Em paralelo com a apresentação da iniciativa Business in Europe: Framework for Income Taxation (“BEFIT”), um pacote de medidas que tem como objetivo a redução dos custos com compliance fiscal para as grandes empresas que operem em mais que um Estado-membro da UE, a Comissão Europeia anunciou também uma proposta para implementação de uma Diretiva de Preços de Transferência que pretende introduzir, pela primeira vez, uma abordagem comum para a aplicação do princípio de plena concorrência.
A existência de 27 sistemas fiscais diferentes, cada um com as suas especificidades, torna naturalmente o compliance fiscal na UE particularmente oneroso. Adicionalmente, a complexidade associada às diferentes regras de preços de transferência nos diversos países da UE dá lugar à ocorrência de inúmeras situações de contencioso e situações de dupla tributação, bem como promove custos de compliance significativos. Neste sentido, por forma a aumentar a competitividade das empresas europeias e encorajar investimento estrangeiro, a Comissão tem vindo a alertar para a necessidade da simplificação e harmonização da legislação comunitária nesta área
Verificando ser, cada vez mais, um tema importante nas agendas dos contribuintes e das administrações fiscais, a Diretiva pretende assegurar que o papel e interpretação das Orientações da OCDE em matéria de Preços de Transferência (seguidas pela generalidade dos países) é incluída de forma vinculativa na legislação de cada Estado-membro e, desta forma, permitir tornar mais consistente e uniformizada a aplicação destas regras a nível europeu, visando minimizar as práticas agressivas de planeamento fiscal. No essencial, a proposta de Diretiva está organizada em 3 partes:
- O princípio de plena concorrência (“PPC”) e as possíveis consequências da sua aplicação;
- Determinação dos elementos-chave que são relevantes para a aplicação do PPC;
- Introdução de um mecanismo para o estabelecimento de regras comuns que visam harmonizar e simplificar a interpretação e aplicação do PPC.

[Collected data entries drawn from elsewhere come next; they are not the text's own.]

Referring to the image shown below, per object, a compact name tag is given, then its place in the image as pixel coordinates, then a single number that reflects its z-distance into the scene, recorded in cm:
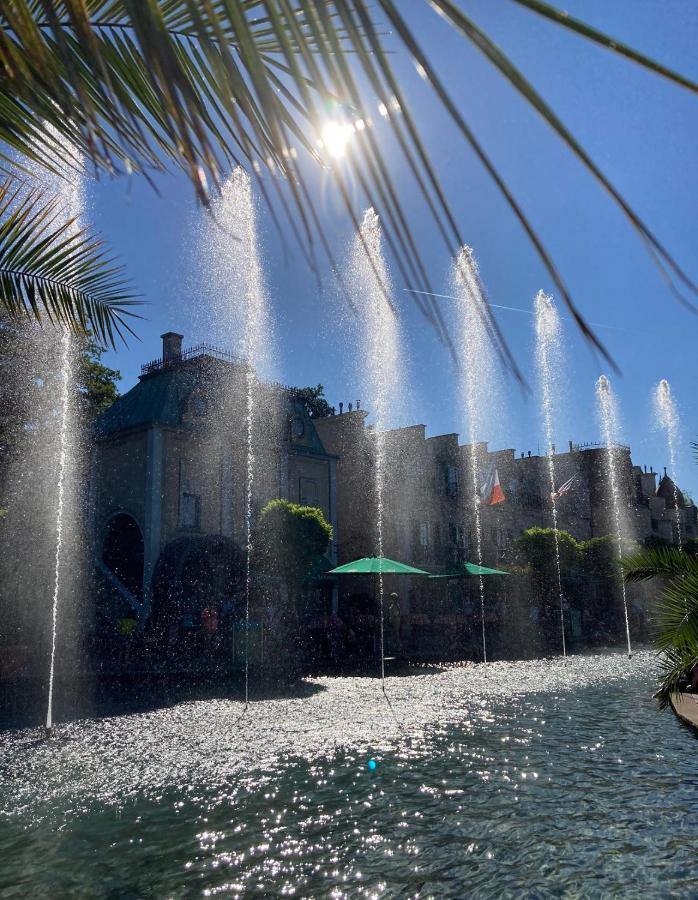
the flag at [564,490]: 3216
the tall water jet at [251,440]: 2625
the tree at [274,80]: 82
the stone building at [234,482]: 2353
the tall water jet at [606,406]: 2769
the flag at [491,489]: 3253
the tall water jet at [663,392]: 2998
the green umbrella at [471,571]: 2278
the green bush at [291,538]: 1922
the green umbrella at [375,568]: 1972
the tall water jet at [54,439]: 1888
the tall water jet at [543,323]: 2211
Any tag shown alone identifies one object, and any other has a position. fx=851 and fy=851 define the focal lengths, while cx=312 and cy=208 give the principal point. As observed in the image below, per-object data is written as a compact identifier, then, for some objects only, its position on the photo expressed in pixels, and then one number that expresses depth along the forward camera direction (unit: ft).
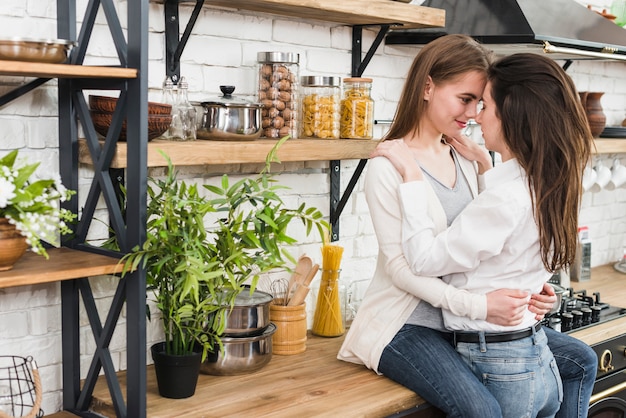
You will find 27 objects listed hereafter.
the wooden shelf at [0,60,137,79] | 5.28
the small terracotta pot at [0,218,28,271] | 5.51
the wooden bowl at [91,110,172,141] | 6.36
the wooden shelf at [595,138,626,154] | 11.10
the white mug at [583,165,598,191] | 11.92
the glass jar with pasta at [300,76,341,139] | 8.07
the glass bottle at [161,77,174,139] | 7.04
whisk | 8.41
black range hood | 8.80
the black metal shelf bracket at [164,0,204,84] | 7.27
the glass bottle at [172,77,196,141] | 6.97
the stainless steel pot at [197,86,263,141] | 7.06
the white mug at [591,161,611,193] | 12.33
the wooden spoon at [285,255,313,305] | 8.36
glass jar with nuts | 7.72
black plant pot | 6.69
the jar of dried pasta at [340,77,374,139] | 8.32
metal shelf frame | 5.95
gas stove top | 9.51
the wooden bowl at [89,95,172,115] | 6.34
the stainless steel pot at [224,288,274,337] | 7.39
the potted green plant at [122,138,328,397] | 6.21
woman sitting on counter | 7.14
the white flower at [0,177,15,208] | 5.38
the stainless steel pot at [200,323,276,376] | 7.40
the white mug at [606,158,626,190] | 12.67
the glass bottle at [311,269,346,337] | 8.80
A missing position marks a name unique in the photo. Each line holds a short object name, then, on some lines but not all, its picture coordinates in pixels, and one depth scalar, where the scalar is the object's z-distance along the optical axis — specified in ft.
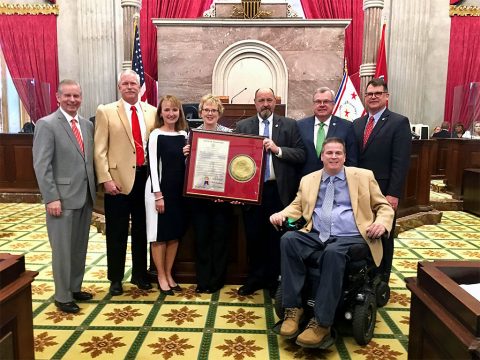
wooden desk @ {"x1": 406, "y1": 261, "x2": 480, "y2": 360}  4.81
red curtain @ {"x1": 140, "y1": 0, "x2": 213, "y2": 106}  31.60
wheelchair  9.00
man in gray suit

Em concreto, as medidas incluídas abrangem todas as empresas sujeitas a tributação num dos Estados-membro da UE e preveem:
- Uma definição comum de empresas relacionadas: entende-se como empresa relacionada uma empresa que participa na gestão de forma influente em outra empresa; tem uma participação superior a 25% nos direitos de voto; participa no capital em mais de 25%; ou tem direito a 25% ou mais dos lucros.
- Ajustamentos correlativos: processo para aplicação de ajustamentos correlativos em transações transfronteiriças que pretende resolver, num espaço de 180 dias, qualquer procedimento relacionado com dupla tributação resultante de um ajustamento primário realizado num Estado-membro.
- Ajustamentos de compensação: implementação de um mecanismo através do qual os ajustamentos associados a transações intragrupo na UE são reconhecidos pelo Estado-membro em que o ajustamento é primariamente realizado (ajustamento positivo), bem como pelo Estado-membro em que se reflete um ajustamento negativo.
- Determinação do intervalo de plena de concorrência: utilização do intervalo interquartil como referência padrão.
As medidas previstas entrarão em vigor, caso a proposta de Diretiva seja aprovada, a partir de janeiro de 2026. Para já, a proposta segue para o Parlamento Europeu, que poderá sugerir alterações ao documento, e posteriormente para o Conselho Europeu que, em última instância, tem a capacidade de rever e aplicar as mesmas sugestões, ou eventualmente alterar conforme os interesses de cada Estado-membro.
Não obstante a política fiscal ser ainda um dos últimos redutos da soberania dos Estados-membro, as preocupações relacionadas com a deslocalização artificial de lucros e dupla tributação tornam evidente a necessidade de uma abordagem coordenada a nível comunitário. As Orientações da OCDE fornecem um quadro sólido para harmonizar estas preocupações, dotando o cenário comunitário de uma abordagem de aplicação transversal e efetiva em todo o território. Tratando-se de matéria que requer a unanimidade dos Estados membros, e atendendo ao que tem acontecido com outras iniciativas de alcance semelhante (relembre-se o insucesso da Proposta de Diretiva de 2011 sobre a Base Comum de Tributação Consolidada e os avanços e recuos da Proposta de Diretiva sobre Entidades Fictícias para Efeitos Fiscais, também conhecida por ATAD 3) fica a dúvida se a Comissão terá a força suficiente para impor mais um pacote fiscal aos Estados membros.